CHARLOTTE, N.C. -- Two Muslim religious leaders who were removed from a commercial airliner in Memphis say they were told it was because the pilot refused to fly with them aboard.
Masudur Rahman and Mohamed Zaghloul were supposed to travel on an 8:30 a.m. Delta flight, run by a subsidiary, from Memphis, Tenn. to Charlotte. They were traveling to attend a conference of the North American Imam Federation that, ironically, intends to address prejudice against Muslims.
Rahman, who is from India, and Zaghloul, Egyptian-born, were both dressed in traditional long shirts and have beards in keeping with Muslim tradition. Rahman said he and Zaghloul were screened in the security line and again at the gate Friday before they were allowed to board their Delta Connection flight to Charlotte.
After the plane started taxiing, he said the pilot announced the flight was headed back to the gate. Both men were removed from the plane, and screened again.

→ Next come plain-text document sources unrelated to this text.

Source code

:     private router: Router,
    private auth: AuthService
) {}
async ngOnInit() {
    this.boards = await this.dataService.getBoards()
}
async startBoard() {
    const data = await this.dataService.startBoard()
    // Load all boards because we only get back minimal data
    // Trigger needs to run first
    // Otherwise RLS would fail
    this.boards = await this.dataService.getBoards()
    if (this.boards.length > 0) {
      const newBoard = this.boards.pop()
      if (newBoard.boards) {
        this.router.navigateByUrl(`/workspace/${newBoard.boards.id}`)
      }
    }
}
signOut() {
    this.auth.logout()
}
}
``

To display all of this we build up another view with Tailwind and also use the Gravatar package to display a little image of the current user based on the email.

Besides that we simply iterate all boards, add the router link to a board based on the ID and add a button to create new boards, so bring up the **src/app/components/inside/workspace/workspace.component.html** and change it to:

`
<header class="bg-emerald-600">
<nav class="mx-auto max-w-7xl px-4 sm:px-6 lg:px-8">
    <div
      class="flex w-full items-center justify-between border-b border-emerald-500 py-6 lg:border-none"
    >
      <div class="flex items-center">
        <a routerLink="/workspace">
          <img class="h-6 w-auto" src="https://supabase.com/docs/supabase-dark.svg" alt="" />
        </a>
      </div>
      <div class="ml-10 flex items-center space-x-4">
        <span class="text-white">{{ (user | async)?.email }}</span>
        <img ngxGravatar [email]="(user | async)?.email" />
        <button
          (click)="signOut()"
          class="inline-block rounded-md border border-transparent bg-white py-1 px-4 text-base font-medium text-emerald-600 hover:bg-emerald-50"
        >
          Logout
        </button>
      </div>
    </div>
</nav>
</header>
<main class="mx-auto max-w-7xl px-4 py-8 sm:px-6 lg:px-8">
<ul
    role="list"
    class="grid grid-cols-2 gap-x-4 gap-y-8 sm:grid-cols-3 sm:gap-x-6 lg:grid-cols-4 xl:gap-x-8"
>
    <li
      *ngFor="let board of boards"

"We were very cooperative," he said Friday. "I say, 'It is okay.' They checked our luggage. They checked our everything."
"Every person--not only me--every person, should allow to check his luggage," Rahman said. "We are living in America. We want the security of America."
After that security check, he said a Delta employee at the gate informed him that the pilot of the flight would not allow him on board. He says the employees in the airport were very apologetic--even angry--and said they tried repeatedly to convince the pilot that he was wrong.
Rahman said he was even told that the gate agents asked the passengers if they felt uncomfortable about the two Muslim men, and reported back to the pilot that the people on board the plane were not concerned.
Transportation Security Administration spokesman John Allen in Atlanta confirmed the incident Friday and said it was not that agency's decision to deny boarding.
A Delta Air Lines spokeswoman said the flight was operated by Atlantic Southeast Airlines, also based in Atlanta.
ASA released this statement:
“Atlantic Southeast Airlines flight 5452 from Memphis to Charlotte returned to the gate to allow for additional screening of a passenger and the passenger's companion. We take security and safety very seriously, and the event is currently under investigation. Compensation and re-accommodation on the next available flight were immediately offered to the passenger and the passenger's travel companion. We sincerely apologize for any inconvenience that this may have caused.”
Back in Charlotte, Rahman, a professor at University of Memphis, compared the incident to the story of Rosa Parks.
"That history I found today in that plane, and it shouldn’t happen with any other person," he said.
Charlotte-based attorney Mo Idlibi, who accompanied the men once they arrived in Charlotte, said his clients' would like to see more training for pilots about this sensitive issue. Idlibi continues to investigate the option of a lawsuit.
Idlibi said there is precedent on this issue. U.S. Airways recently settled a lawsuit filed by six imams who were removed from a plane in Minneapolis in 2006. Those men had been traveling to the North American Imam Federation conference as well.